User space file system comments
Posted on July 9, 2011 by Tommy McGuireThis is a comment I made on the Gluster blog, about a post on one of Linus Torvalds' incendiary comments on user-space filesystems.
Way back in the dim mists of time, when microkernels were hot, Linus was having flame wars with AT, and the HURD actually sounded like it might someday be usable, I worked on the IBM microkernel project writing filesystem benchmarks. The idea was to build OS/2 (!), AIX, and other OS personalities on top of Mach, as multiple user-space servers.
There were a lot of things wrong with the implementation (getpid() required a trip through Mach to an OS server), but the one thing that was a continual problem was filesystem performance. At one point, reading a page off disk was CPU bound. The issue wasn’t context switches, really, which can themselves be made arbitrarily fast, but carrying pages of data along with the context switch. The original copy-on-write turned out to be a pessimization—a very-well-written memcpy took a little less time to copy a page than the vm system took to set up the page share and copy-on-write. Then, if you eventually had to copy the page….
I never figured out what was going on with the virtual memory system, but I’ve seen the same issue over and over. The MkLinux paper at the (1st and only, AFAIK) FSF conference is one of my favorite performance papers ever. The table showing performance comparisons looks good, as long as you didn’t notice that the top third was dhrystones; MkLinux didn’t actually slow the processor down.
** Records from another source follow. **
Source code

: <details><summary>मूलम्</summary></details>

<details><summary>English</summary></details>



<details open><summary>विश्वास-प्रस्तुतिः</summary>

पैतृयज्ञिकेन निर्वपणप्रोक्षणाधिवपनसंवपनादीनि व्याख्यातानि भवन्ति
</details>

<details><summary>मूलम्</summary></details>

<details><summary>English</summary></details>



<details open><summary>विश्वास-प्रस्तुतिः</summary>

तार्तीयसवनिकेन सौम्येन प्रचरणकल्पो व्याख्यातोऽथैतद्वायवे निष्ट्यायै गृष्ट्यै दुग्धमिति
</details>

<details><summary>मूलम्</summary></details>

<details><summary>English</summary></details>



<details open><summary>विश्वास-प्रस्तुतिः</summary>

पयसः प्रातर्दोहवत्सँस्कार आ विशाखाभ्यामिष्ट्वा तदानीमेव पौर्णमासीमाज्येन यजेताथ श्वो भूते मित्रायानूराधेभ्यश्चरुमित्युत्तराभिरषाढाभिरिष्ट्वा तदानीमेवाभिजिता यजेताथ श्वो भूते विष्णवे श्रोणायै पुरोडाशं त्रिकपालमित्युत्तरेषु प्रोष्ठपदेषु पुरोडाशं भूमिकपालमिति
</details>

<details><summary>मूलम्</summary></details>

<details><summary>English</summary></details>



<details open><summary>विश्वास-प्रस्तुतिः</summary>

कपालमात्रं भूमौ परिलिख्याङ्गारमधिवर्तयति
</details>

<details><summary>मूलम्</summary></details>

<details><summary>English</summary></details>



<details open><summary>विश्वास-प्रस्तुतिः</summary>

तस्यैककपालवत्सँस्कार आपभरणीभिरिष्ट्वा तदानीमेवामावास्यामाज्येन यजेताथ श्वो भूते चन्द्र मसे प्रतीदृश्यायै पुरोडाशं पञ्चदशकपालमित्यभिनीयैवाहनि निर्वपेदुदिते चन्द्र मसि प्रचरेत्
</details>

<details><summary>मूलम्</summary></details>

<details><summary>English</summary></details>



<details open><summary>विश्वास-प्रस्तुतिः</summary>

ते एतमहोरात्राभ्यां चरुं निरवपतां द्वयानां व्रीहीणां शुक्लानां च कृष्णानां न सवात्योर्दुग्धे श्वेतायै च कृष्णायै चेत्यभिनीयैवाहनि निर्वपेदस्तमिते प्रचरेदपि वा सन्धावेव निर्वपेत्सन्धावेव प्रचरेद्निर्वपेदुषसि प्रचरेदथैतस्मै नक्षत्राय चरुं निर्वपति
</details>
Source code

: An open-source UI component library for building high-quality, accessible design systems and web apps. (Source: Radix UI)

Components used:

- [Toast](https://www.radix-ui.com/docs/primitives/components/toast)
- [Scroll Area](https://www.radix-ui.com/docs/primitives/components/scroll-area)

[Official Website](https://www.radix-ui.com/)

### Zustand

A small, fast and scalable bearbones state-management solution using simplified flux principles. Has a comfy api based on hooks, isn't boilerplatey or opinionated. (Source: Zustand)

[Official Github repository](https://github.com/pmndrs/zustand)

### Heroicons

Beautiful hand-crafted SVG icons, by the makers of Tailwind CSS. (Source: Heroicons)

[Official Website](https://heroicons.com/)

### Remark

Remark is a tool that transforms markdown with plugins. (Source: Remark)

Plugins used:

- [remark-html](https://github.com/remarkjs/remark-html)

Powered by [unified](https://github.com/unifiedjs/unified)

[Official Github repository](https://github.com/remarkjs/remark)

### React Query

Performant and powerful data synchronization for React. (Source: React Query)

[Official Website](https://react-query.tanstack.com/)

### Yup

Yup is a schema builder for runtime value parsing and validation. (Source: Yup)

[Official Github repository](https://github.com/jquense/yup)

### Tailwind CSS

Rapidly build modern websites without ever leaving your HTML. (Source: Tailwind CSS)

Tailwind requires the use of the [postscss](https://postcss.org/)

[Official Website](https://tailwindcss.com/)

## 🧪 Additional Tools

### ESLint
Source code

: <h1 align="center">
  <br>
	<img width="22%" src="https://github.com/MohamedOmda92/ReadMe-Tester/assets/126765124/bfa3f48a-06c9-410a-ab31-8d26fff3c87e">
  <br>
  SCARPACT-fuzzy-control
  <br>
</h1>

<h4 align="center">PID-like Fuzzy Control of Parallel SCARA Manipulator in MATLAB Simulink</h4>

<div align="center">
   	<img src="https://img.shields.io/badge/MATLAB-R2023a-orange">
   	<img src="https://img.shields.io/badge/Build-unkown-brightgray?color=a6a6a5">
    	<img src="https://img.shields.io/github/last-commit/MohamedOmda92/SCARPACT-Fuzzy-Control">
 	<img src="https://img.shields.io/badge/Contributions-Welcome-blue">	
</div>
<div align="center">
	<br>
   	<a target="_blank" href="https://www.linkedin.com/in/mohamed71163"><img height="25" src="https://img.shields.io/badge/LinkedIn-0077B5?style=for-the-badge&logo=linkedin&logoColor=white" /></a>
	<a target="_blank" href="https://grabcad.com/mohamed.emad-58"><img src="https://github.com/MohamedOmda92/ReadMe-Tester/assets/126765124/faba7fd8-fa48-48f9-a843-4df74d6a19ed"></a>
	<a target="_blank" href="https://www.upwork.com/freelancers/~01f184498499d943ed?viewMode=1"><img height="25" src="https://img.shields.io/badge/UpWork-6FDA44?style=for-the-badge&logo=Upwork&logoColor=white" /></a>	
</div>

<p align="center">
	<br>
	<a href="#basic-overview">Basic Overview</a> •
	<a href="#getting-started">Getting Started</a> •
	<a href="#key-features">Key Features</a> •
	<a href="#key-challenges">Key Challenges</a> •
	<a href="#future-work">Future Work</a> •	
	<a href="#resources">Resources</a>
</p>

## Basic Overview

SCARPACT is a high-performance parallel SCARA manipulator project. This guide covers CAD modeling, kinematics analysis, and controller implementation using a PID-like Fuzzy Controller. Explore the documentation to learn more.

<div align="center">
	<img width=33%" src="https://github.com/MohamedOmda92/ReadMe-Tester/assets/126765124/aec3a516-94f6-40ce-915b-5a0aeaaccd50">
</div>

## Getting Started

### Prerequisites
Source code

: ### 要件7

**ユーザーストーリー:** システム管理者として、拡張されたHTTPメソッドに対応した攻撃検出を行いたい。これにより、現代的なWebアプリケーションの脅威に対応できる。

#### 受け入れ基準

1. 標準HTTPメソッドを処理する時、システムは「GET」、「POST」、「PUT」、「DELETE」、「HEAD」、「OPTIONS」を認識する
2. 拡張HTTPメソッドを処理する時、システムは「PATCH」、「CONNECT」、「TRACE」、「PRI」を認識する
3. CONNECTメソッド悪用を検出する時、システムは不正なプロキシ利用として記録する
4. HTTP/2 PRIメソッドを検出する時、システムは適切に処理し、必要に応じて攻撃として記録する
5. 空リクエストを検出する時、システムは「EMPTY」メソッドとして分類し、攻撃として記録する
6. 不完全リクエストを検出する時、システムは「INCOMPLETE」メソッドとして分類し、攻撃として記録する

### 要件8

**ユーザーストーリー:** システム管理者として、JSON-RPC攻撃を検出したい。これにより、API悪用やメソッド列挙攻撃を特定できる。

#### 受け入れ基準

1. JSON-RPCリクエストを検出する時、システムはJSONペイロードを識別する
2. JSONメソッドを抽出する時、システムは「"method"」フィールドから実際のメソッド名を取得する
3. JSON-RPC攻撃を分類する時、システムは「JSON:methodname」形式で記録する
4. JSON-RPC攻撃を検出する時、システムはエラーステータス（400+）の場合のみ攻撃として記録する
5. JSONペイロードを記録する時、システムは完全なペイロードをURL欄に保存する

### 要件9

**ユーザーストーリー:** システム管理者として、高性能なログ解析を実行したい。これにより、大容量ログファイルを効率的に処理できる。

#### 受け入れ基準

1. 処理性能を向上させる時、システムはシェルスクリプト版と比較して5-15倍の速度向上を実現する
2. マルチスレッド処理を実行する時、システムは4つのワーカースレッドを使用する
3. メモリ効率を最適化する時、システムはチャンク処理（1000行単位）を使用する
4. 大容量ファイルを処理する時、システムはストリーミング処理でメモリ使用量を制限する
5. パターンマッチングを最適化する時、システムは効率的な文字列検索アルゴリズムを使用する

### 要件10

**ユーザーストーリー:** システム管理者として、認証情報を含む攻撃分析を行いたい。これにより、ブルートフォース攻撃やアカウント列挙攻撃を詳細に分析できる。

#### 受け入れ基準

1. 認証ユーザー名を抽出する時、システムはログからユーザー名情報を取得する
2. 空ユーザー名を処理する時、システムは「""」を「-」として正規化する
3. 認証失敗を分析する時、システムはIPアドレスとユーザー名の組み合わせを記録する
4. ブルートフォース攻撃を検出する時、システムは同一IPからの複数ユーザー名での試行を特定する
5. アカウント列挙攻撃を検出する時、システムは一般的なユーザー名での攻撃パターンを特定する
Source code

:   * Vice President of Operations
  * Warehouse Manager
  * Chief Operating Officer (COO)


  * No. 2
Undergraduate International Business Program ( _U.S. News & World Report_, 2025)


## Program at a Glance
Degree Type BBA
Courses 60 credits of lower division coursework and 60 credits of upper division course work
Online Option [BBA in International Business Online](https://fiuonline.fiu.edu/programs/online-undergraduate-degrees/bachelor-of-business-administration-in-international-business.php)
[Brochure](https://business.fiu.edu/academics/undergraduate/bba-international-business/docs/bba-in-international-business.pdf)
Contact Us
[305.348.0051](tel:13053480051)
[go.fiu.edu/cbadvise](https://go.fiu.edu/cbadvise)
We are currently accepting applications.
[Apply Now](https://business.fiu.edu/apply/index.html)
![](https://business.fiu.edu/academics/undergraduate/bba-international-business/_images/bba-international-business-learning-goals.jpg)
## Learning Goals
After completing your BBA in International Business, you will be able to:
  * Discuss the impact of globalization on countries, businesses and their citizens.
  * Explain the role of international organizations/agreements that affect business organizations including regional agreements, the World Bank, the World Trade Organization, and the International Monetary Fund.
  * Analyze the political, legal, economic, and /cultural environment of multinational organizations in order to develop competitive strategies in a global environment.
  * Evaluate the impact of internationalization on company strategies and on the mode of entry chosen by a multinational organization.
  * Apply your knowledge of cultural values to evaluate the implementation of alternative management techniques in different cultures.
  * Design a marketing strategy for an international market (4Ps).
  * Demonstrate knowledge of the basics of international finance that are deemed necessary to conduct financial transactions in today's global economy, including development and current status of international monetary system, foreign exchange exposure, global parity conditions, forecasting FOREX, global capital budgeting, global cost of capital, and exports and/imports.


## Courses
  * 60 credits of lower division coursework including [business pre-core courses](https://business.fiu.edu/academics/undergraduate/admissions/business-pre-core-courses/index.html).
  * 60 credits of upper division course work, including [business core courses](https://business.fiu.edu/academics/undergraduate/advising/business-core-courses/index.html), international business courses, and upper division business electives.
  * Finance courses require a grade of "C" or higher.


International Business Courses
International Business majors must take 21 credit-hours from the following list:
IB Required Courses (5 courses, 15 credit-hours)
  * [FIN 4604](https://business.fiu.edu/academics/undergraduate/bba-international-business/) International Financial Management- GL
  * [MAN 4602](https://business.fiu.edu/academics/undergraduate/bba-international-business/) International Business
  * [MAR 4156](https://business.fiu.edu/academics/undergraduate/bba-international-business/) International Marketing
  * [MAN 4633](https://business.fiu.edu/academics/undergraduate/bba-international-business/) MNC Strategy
The Scout OS, a good research uK OS reported excellent performance, but didn’t separate user-space processes into different memory domains. The numbers reported by the security-enhanced follow-on, whose name I can’t remember but which did use multiple memory domains, was much worse. If you read between the lines of that paper comparing it to Linux, it would still have been a small multiple slower than Linux if it only used 2 protection domains instead of 3 for filesystem accesses.
I’m as big a fan of user-level filesystems as anyone. They provide a neat and protected way of doing things that would otherwise not be as clean. On the other hand, to say “user space advantages far outweigh kernel space advantages” as a general rule is a pretty thoroughly blinkered view, too.
Oh, and if you want the references to the MkLinux, Scout, and whatever-that-other-one-was papers, I’ll try to round them up.